For many, it started it started as an ordinary day…
No one could have imagined that this day would rock Soweto, South Africa, even the world and over 40 years later people would still remember, the day when the end of apartheid begun.

Under the Bantu Education Act government schools in South Africa were prohibited from using local languages and students could only learn specific subjects taught in Afrikaans and English. In January of 1976, an official order was made making Afrikaans the compulsory medium of instruction in schools. As Afrikaans was regarded as “the language of the oppressor” this led to uproar and boycotting of classes which eventually resulted in students planning a peaceful mass protest on the morning of Wednesday the 16th of June 1976.

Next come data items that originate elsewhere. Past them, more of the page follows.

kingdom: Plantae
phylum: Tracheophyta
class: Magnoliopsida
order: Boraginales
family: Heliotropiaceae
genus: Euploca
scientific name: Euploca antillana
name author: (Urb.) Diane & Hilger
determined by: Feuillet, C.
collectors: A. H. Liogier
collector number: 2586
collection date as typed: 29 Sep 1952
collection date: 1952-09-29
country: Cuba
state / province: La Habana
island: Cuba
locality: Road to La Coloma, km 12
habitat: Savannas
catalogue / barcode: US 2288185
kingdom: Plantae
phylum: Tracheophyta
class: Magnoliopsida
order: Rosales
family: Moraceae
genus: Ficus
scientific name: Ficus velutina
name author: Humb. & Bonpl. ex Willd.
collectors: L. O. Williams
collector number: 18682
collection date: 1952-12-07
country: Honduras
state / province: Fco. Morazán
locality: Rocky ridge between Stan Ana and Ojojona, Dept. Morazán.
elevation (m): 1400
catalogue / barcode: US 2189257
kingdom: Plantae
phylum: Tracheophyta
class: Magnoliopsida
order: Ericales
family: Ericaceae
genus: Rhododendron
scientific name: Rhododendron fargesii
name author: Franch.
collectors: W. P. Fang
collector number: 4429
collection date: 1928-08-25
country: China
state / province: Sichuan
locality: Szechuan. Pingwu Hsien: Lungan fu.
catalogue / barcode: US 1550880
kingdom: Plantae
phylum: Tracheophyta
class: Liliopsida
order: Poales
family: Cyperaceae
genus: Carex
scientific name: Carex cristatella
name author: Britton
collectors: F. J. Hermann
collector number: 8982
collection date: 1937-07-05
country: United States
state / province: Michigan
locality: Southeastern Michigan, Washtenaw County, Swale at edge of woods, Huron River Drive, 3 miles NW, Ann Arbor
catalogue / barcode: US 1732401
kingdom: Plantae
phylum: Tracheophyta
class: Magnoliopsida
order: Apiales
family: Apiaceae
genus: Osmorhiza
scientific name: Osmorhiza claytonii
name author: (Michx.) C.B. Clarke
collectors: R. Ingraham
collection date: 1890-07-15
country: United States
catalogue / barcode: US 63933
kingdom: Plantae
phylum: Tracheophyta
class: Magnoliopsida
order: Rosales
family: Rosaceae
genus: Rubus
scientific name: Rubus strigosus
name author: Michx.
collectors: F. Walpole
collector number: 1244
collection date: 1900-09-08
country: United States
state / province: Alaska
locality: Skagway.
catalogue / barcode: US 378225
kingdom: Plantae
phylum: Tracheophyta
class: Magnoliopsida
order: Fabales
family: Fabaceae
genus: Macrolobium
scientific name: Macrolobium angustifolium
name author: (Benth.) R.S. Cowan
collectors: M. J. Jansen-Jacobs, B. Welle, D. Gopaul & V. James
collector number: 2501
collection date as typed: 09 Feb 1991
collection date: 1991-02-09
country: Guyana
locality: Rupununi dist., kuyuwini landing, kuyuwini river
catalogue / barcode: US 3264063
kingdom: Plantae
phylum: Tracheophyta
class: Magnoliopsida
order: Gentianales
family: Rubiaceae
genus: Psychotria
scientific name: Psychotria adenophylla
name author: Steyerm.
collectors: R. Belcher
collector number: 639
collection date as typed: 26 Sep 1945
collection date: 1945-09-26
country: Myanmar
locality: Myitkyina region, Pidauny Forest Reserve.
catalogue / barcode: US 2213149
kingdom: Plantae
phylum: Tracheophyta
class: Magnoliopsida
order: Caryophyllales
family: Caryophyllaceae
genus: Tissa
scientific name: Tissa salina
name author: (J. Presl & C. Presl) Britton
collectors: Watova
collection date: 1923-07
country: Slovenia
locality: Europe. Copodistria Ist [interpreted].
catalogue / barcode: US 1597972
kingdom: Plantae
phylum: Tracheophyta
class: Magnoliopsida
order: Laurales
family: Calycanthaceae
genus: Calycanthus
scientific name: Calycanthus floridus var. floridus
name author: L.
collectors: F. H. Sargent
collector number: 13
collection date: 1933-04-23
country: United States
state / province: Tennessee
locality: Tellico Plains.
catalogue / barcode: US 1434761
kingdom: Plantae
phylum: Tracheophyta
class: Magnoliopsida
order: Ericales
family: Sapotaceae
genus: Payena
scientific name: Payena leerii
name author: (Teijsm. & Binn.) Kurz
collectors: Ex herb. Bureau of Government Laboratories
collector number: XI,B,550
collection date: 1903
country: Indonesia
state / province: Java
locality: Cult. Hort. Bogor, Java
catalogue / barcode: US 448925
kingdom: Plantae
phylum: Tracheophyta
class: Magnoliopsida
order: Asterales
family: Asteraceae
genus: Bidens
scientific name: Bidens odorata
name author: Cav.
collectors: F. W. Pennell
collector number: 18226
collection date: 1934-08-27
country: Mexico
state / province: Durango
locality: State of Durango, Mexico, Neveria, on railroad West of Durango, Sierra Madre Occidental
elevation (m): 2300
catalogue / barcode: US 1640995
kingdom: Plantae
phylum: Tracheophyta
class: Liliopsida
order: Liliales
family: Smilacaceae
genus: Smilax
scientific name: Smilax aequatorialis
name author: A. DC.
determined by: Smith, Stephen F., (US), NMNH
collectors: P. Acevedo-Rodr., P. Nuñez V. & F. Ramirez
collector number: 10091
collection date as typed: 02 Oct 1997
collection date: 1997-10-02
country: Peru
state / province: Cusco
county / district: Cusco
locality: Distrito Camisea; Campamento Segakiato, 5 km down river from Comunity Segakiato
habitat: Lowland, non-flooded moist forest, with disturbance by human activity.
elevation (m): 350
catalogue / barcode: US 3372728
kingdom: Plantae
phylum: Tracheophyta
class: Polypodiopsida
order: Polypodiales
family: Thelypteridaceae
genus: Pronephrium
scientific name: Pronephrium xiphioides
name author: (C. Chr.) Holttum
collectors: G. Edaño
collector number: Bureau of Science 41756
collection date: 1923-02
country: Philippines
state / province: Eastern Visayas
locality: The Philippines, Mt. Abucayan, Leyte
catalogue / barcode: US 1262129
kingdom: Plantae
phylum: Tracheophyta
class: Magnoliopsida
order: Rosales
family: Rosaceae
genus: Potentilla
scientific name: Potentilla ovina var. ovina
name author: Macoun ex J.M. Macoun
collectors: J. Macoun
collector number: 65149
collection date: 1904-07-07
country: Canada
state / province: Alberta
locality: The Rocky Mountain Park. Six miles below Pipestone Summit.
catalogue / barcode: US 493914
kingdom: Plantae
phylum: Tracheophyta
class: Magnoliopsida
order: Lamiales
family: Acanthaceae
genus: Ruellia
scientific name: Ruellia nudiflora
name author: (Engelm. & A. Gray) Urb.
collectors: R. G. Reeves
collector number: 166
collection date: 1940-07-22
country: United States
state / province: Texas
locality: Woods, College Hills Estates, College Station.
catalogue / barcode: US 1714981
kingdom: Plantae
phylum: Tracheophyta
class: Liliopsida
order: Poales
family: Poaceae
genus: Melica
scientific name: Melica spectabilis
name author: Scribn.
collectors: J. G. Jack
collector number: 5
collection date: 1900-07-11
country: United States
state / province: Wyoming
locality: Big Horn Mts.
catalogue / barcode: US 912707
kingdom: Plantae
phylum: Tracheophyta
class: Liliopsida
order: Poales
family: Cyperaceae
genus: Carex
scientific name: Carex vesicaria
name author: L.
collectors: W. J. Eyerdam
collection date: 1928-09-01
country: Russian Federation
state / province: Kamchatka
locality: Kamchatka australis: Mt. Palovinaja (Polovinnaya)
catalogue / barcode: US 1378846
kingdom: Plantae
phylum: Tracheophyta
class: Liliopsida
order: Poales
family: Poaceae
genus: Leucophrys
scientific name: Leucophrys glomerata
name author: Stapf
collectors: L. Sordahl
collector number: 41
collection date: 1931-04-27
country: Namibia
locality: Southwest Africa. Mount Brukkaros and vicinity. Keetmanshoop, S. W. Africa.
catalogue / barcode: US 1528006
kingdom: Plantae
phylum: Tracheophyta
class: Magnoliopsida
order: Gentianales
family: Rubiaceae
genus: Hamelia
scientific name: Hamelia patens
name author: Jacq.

As had been planned 3 days before, by 19 year old Tebogo ‘Tsietsi’ Mashinini then president of the Soweto Students Representative Council (SSRC) along with 500 other students, when they met at the Orlando Donaldson Community Hall; to discuss ways and means of confronting and challenging the Department of Bantu Education. The plan had been to march to Orlando stadium and have a protest rally to plea with the government to remove Afrikaans as compulsory in schools.

There was singing and chanting as the students marched across the streets of Soweto, from Naledi High School, in the southwestern end of the township to Morris Isaacson High School in Jabavu.

Nkosi Sikelel’ iAfrika, which means ‘God Bless Africa’ a song which had banned by the apartheid regime was the anthem for freedom.

Tear gas and rubber bullets were fired at the protestors in an attempt to disperse the students, but they were too determined to be silenced, not until they had been heard. The march continued down a few more streets, students pelting police with stones and bottles.
Then gun shots and terror as the police opened fire with live ammunition…

Hastings Ndlovu, Hector Pieterson and close to 200 students, died that day in Soweto, South Africa and several hundred more across the whole country as the wave of Uprising which started in Soweto, spread throughout the country; becoming not just revolt against unfair education policy but the whole apartheid government. The actual death toll remains unknown/undisclosed.
Freedom would not come come until almost two decades later, when apartheid finally ended in 1994.

Today, you can revisit the route of the June 16th march which was declared a heritage trail. It starts outside Morris Isaacson High School and continues to the Hector Pieterson Memorial and Museum in Orlando West.

June 16 is a public holiday in South Africa, Youth Day, in remembrance of the students who lost their lives that day in defiance of the apartheid government and their Bantu Education. The actions of these students sparked an increase in the intensity in the fight for liberation and the end of apartheid in South Africa.

There’s a statue of Tsietsi Mashinini. Hoisting his right fist upwards, in the universal gesture signalling the mobilisation of people to reclaim power and influence, and embrace their liberation

“The day shall come when all shall be free to breathe the air of freedom which is theirs to breathe and when the day shall have come, no man, no matter how many tanks he has, will reverse the course of events.”